I had a great opportunity to interview, Lorelle VanFossen. Lorelle is a keynote, trainer, and writer, consultant on web writing, blogger, author, and teacher, plus offers a variety of training programs that emphasizes on web publishing and the social web. This gives her the opportunity to travel to places like Holland, Texas, and Canada to name a few to help inspire and motivate individuals to “have their say” on the web. As you have noticed, Lorelle is the Jill of all trades.
I asked Lorelle about a mentor when she started WordPress, someone she was able to look to when she was learning WordPress. What I found out was that she didn’t have a mentor per say because the individuals she was working with were learning it at the same time she was by breaking it and putting it back together. She said:
It was kind of like a puzzle with all the different pieces.
During Lorelle’s many trips to WordPress Meetups and WordCamps she has had many individuals inspire her to continue on with WordPress. One of the many individuals that have inspired her was one female that was a prostitute, which was involved in the Literacy Program for Street People, that quit three weeks prior because her voice was finally heard, which ended up changing her life for the better. Lorelle goes on to also mention that WordPress helps connect individuals, from someone that is to shy or very gregarious, and by way of networking together the creativity among those individuals is endless.
When the topic of how Lorelle helped evolve WordPress, she likes to think she not only helped it evolve but also helped inspire more individuals to pitch in and help as well. She was referred to as the “WordPress evangelist” by Matt Mullenweg, which she takes that role very seriously.
One of the features Lorelle likes in WordPress is because of the backspace key feature among the browsers that had WordPress.com add a feature into the main core. In 2005 she used the backspace key to correct a spelling mistake and it went to the previous web page and all the hard work she was working on was lost. This is what inspired her to write “Screams Heard From Online Bloggers.” This got some attention from WordPress.com developers and they introduced soon after that a feature to the main core that would solve the issue, auto-saves in WordPress.”
Lorelle goes on to mention other features she likes:
I like categories, though tags took a long time for me to respect, for a variety of reasons that has nothing to do with their functionality but politics – it’s complicated. But I like categories for grouping related topics together.
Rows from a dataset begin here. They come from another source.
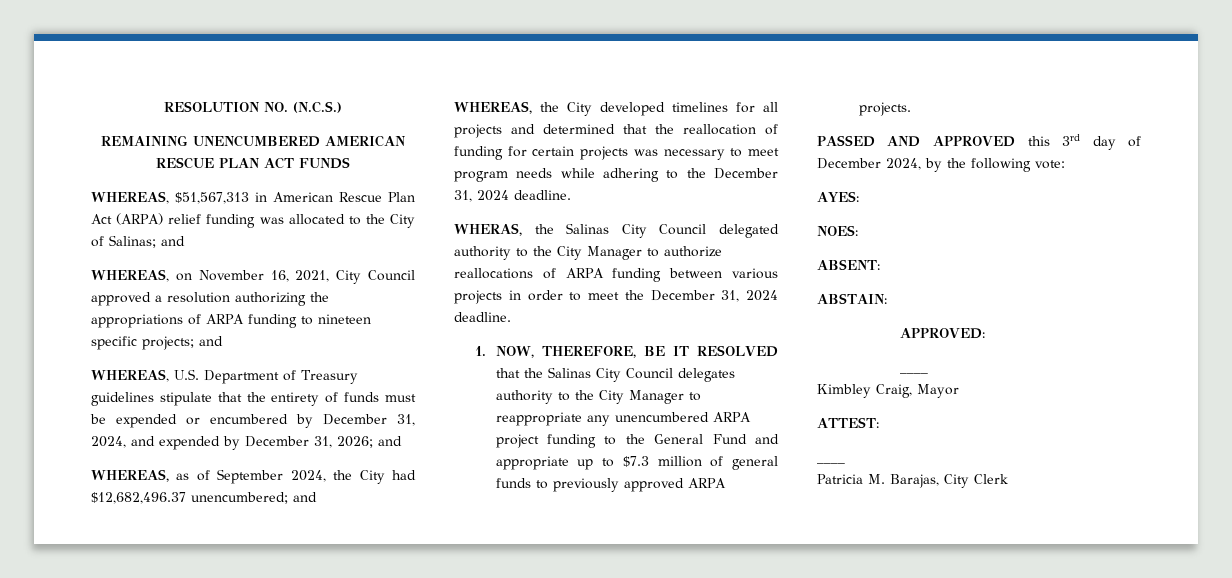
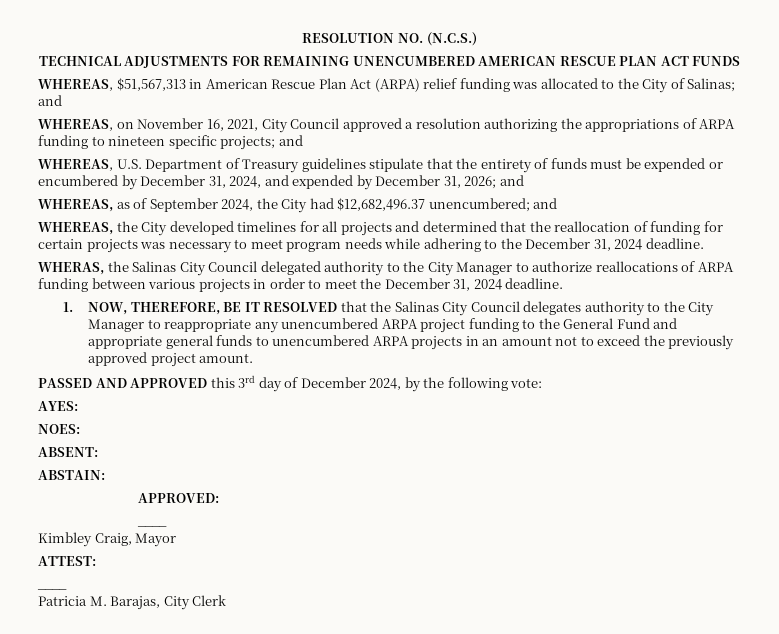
(342, 107) none -> [38,56,260,68] TECHNICAL ADJUSTMENTS FOR
[577,456,778,470] [495,478,726,492] [858,102,911,116] up to $7.3 million of general funds to previously approved ARPA projects. -> [165,335,735,350] [88,352,254,367] general funds to unencumbered ARPA projects in an amount not to exceed the previously approved project amount.

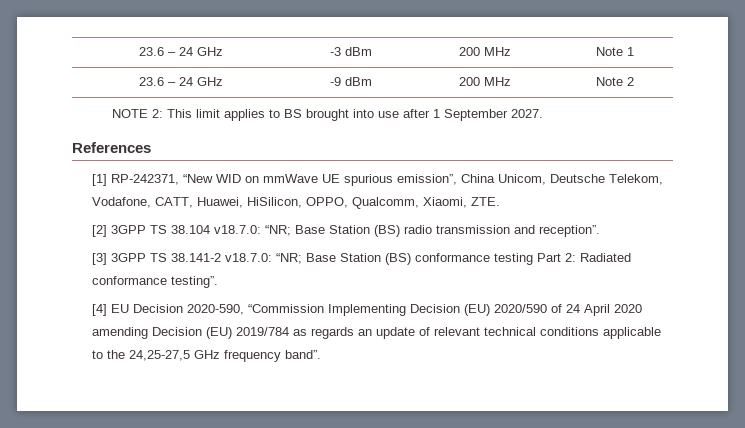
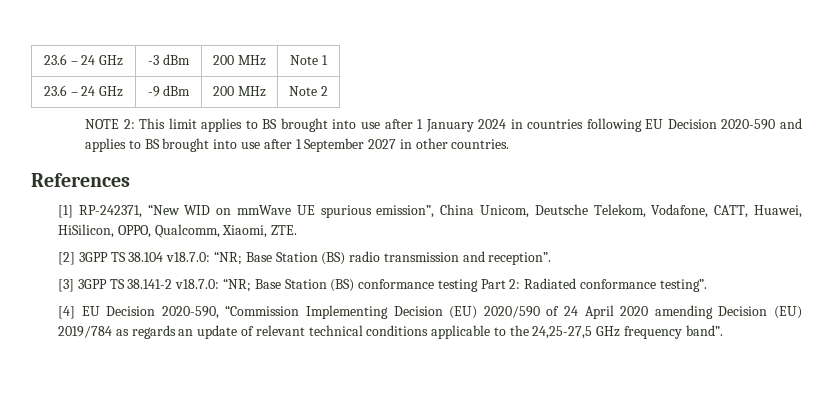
[443,109,543,121] September 2027. -> [425,118,802,132] [85,138,510,152] January 2024 in countries following EU Decision 2020-590 and applies to BS brought into use after 1 September 2027 in other countries.

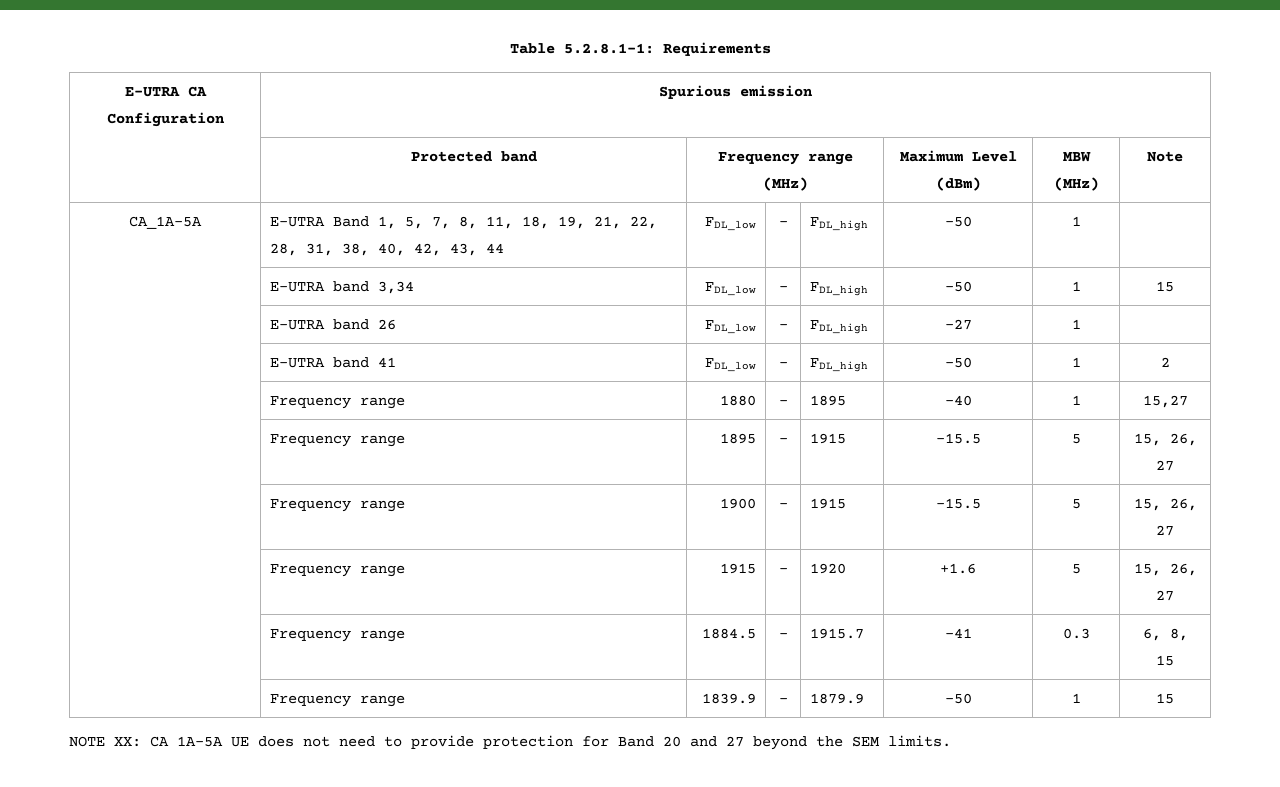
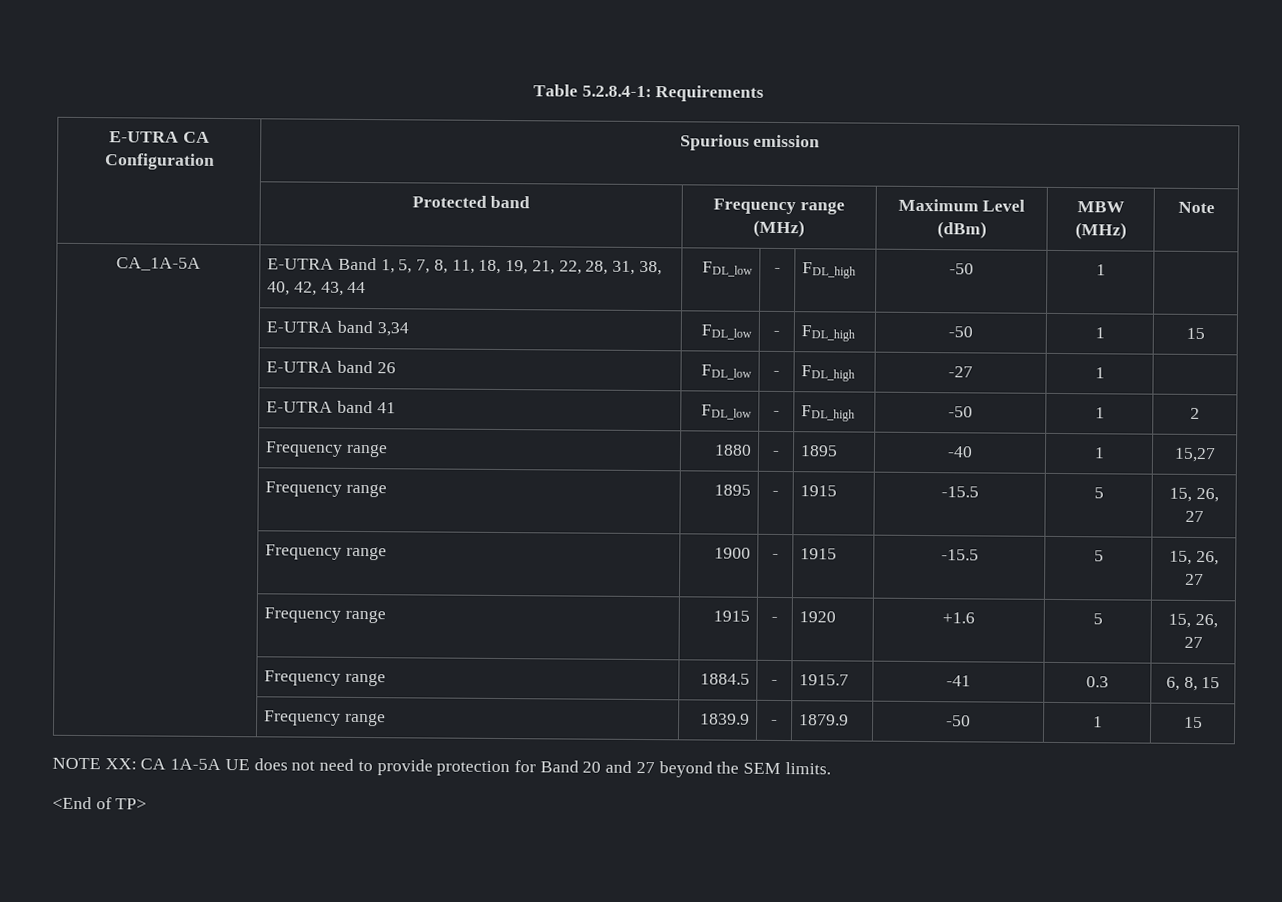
[563,43,654,54] 5.2.8.1-1: -> [581,85,652,98] 5.2.8.4-1:
(951, 741) none -> [52,796,148,810] // <End of TP>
I love the easy interface, though I’m not happy with the new WordPress-for-dummies interface they are developing on WordPress.com. While I understand it will be good for those with little or no web experience, the WordPress interface now is simple and easy to use. The problem is not the interface but the names of the parts and pieces. Pages and Posts are one of the problems with naming things in WordPress.
Lorelle may be very enthusiastic about WordPress but at the same time she does not like everything about it. Here are some features Lorelle said she dislikes:
I hate the WordPress Visual Editor and avoid it at all costs. I hate that the development team ignores the Text Editor, putting all their energy in the Visual Editor as if WYSIWYMG is better for the world in general. Come on, give the Text Editor some love.
I’m thrilled with what they did with the JetPack WordPress Plugin, bringing all the functionality of WordPress.com to self-hosted versions of WordPress, but it is still a HUGE Plugin and a bit confusing. It is improving, but overwhelming. I have to explain it, step-by-step, to clients, especially those who think that installing it means installing some huge WordPress Plugin. The user chooses the features to install. If they aren’t installed, it doesn’t bog down your site.
I’m still unhappy with the Media Library, even after the recent updates. It’s too clunky to add images, and very slow. I still wish that the File Gallery WordPress Plugin were incorporated into the core, after some major interface updates to the Plugin to improve usability. The concept is right, though.
Other features she dislikes are the way there is no control over followers, differentiating between subscribers and followers, and the non-adherence to web standards for accessibility.
Lorelle and I got onto the topic of how to learn code fast and the first thing was to find out the definition of what I meant by code. Lorelle says:
One thing Lorelle also mentions is that it may depend on learning style and to have a drive and willingness to learn. There are many avenues that one can learn as Lorelle continued:
There are videos, free online coding classes, college courses, tutorial articles, and the DYI method to learn as you go. How fast you go is up to you and your abilities.
For someone like myself I will take Lorelle’s words of wisdom here as I venture forth within my own career path.
Like everything, there is no get rich trick here. You learn what you need to know to do what you need to do, and if you need to learn more, you learn it. If you want to be a professional in web design, web development, and web publishing, you have to learn more than you may ever need to know in order to do it well, right, and within web standards.
It was a great opportunity to interview an individual that can multi-task and be a jack of all trades at the same time. I have learned a lot and I will continue to learn as I go on, maybe one day you will see associated with WordPress. Never know…huh?